Goal A:
Decide whether each statement agrees with the post on pre-job health checks on AKS below. Answer each with yes or no and quote the words of the post that decide it.
(i) Init containers run after the main application container in a pod.
(ii) SLURM is named as a traditional HPC scheduler in which job prologs run scripts before the main job begins.
(iii) A failure in InfiniBand links can lead to job termination.
Goal B:
Reproduce word for word the passage of the post on pre-job health checks on AKS below, starting with "In traditional HPC" and going on through "of health checks.".

Jump to content

Featured Replies

Posted

[HEADING=1]Pre-Job Health Checks on AKS: A Guide to Stable AI Workloads[/HEADING]

 

 

 

[HEADING=1]Introduction[/HEADING]

 

 

 

In the realm of AI workloads, ensuring the health and stability of compute nodes is critical. Training large AI models often spans months and relies on advanced AI supercomputers equipped with high-end GPUs like NVIDIA A100 or H100, interconnected via InfiniBand for efficient communication. These models' training workloads are complex and interdependent, with frequent updates and communications facilitated by NCCL collective communication. However, the inherent complexity also brings challenges, as any failure in GPUs or InfiniBand links—such as dropped GPUs or InfiniBand link flaps—can lead to job termination, necessitating restarts from the last checkpoint.

 

 

 

In traditional HPC schedulers such as SLURM, job prologs are employed to execute scripts before the main job begins. These scripts are often used by customers to perform health checks before launching their workloads. Similarly, in Kubernetes, init containers serve as an effective mechanism for conducting pre-job checks. Init containers execute before the main application container within a pod, enabling the execution of health checks.

Provided data:

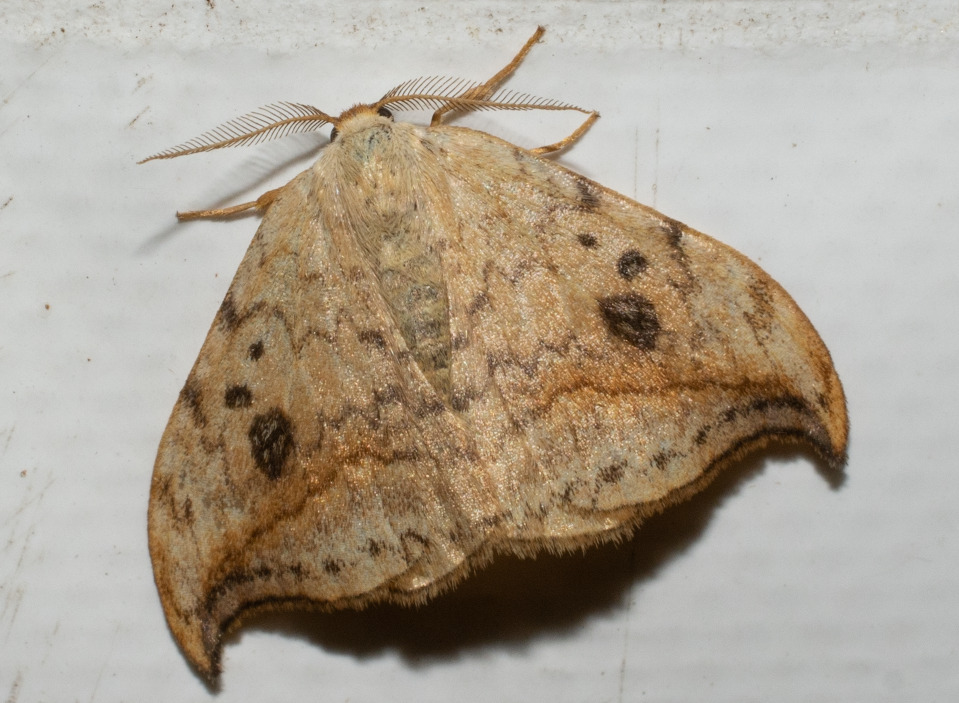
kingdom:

Reply A:
(i) No: "Init containers execute before the main application container within a pod"
(ii) Yes: "In traditional HPC schedulers such as SLURM, job prologs are employed to execute scripts before the main job begins."
(iii) Yes: "any failure in GPUs or InfiniBand links—such as dropped GPUs or InfiniBand link flaps—can lead to job termination"

Reply B:
In traditional HPC schedulers such as SLURM, job prologs are employed to execute scripts before the main job begins. These scripts are often used by customers to perform health checks before launching their workloads. Similarly, in Kubernetes, init containers serve as an effective mechanism for conducting pre-job checks. Init containers execute before the main application container within a pod, enabling the execution of health checks.